▶ [WRITTEN EXERCISE]
Pick up the Matplotlib proposal on documenting "implicit" types after its final sentence and keep writing it.
____ DOCUMENT PASSAGE
Improving feature discoverability by centralizing documentation of "implicit" types

brunobeltran · June 8, 2020, 8:24pm

Abstract

Matplotlib is the de facto standard library atop which the bulk of the Python visualization ecosystem is built, including such popular packages as cartopy, pandas, seaborn, and many others.

Over the years, Matplotlib has evolved to contain a stunning array of features, however discoverability remains a central problem for our documentation.
There is a vast existing store of matplotlib documentation that can be broken
up largely into tutorials, API documentation, and examples, (ignoring “meta” documentation, e.g. installation how-to’s, contribution guides, etc.).
However, while anything not covered in detail with the API documentation is likely to have a tutorial or example written about it, it seems that even amongst core developers the best way to figure out the “latest and greatest” way to accomplish a task is often to ask the community.

In order to remedy this problem, I propose to integrate the API documentation with a large swath of existing tutorials and examples by attempting to systematically document what I will call Matplotlib’s “implicit types”.
These are a set of core concepts which, due to their “duck type”-heavy nature, have not yet merited their own proper class, but nonetheless are commonly accepted as inputs to a variety of Matplotlib routines internally, and whose documentation is currently scattered throughout docstrings, tutorials, and sometimes even just in examples.

The goal is to create a path to discoverability of Matplotlib’s core features for one of our largest user groups: the so-called “copy/paste/edit” developer (see the User research section below).
We will leverage our existing Sphinx/Readthedocs infrastructure by simply creating a new reStructuredText role :type: which can be used in place of the usual numpydoc type syntax when appropriate.
For example, in Line2D:

"""
color : :type:`Color`, default: :rc:`lines.edgecolor`
"""

would link to a comprehensive “Color” tutorial (currently links to
Line2D.set_color).

The goals of this change are to

Make it to find the “common”/“easiest” option for a parameter (preferably in zero clicks).
Make it easy to “scroll down” to see more advanced options (preferably with one click, max).
Provide a centralized strategy for linking top-level “API” docs to the relevant “tutorials”.
Avoid API-doc-explosion, where scanning through the many possible options to each parameters makes individual docstrings unwieldy.

User research

Because matplotlib users are such a diverse group, creating documentation that
works for everyone—from those for whom matplotlib is their introduction to
Python to seasoned data scientists and library writers hoping to wrap
matplotlib into their own packages—is a herculean task. In order to identify
what unmet needs are most relevant for different kinds of users, I watched
several matplotlib users undertake assigned tasks using the library, where the
users were split into three different categories of experience with matplotlib
and Python:

Experienced with matplotlib and Python
Experienced with Python, but not plotting or matplotlib specifically
Experienced with design, but with neither Python nor matplotlib

TODO: Fill in this section with full write-up.

The main takeaway was that both types 1 and 2 are “copy/paste/edit” developers
who do the majority of their editing with the docs pulled up, and only discover
features by googling in plain english when they have a specific task they want
to accomplish that they don’t immediately found in the API docs (or in the docs
for the example they are copying from).

Detailed proposal

Historically, matplotlib’s API has relied heavily on string-as-enum
“implicit types”. Besides mimicking matlab’s API, these parameter-strings allow the
user to pass semantically-rich values as arguments to matplotlib functions
without having to explicitly import or verbosely prefix an actual enum value
just to pass basic plot options (i.e. plt.plot(x, y, linestyle='solid') is
easier to type and less redundant than plt.plot(x, y, linestyle=mpl.LineStyle.solid)).
________
____ GIVEN INFORMATION
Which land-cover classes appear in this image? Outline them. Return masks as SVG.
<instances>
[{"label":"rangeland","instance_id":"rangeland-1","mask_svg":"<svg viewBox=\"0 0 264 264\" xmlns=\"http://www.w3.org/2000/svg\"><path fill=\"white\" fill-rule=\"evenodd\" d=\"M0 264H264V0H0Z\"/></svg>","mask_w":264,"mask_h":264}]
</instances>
________
▶ [EXPECTED ANSWER]
Many of these string-as-enum implicit types have since evolved more sophisticated
features. For example, a linestyle can now be either a string or a 2-tuple
of sequences, and a MarkerStyle can now be either a string or a path. While this
is true of many implicit types, MarkerStyle is the only one (to my knowledge) that
has the status of being a proper Python type.

Because these implicit types are not classes in their own right, Matplotlib has
historically had to roll its own solutions for centralizing documentation and
validation of these implicit types (e.g. the docstring.interpd.update docstring
interpolation pattern and the cbook._check_in_list validator pattern,
respectively) instead of using the standard toolchains.

While these solutions have worked well for us, the lack of an explicit location
to document each implicit type means that the documentation is often difficult to
find, large tables of allowed values are repeated throughout the documentation,
and often an explicit statement of the scope of a implicit type is completely
missing from the docs. Take the plt.plot docs, for example. In the “Notes”,
a description of the matlab-like format-string styling method mentions
linestyle, color, and markers options. There are many more ways to
pass these three values than are hinted at, but, for many users, this is their
only source of understanding about what values are possible for those options
until they stumble on one of the relevant tutorials. In the table of Line2D
attributes, the linestyle entry does a good job of linking to
Line2D.set_linestyle where those options are described, but the color
and markers entries do not. color simply links to Line2D.set_color,
which does nothing in the way of offering intuition on what kinds of inputs are
allowed.

… It can be argued that plt.plot is a good candidate to be explicitly
excempted from any documentation best practices we try to codify, and I’ve
chosen it intentionally to elicit the strongest opinions from everyone.

It could be argued that this is something that can be fixed by simply tidying
up the individual docstrings that are causing problems, but the issue is
unfortunately much more systemic than that. Without a centralized place to find
the documentation, this will simply lead to us having more and more copies of
increasingly verbose documentation repeated everywhere each of these implicit
types is used. The alternative, of scattering the information throughout the
documentation, will instead lead to the users having to slowly piece together
their mental model of each implicit type through wiki-diving style traversal
throughout our documentation, or piecemeal from StackOverflow examples.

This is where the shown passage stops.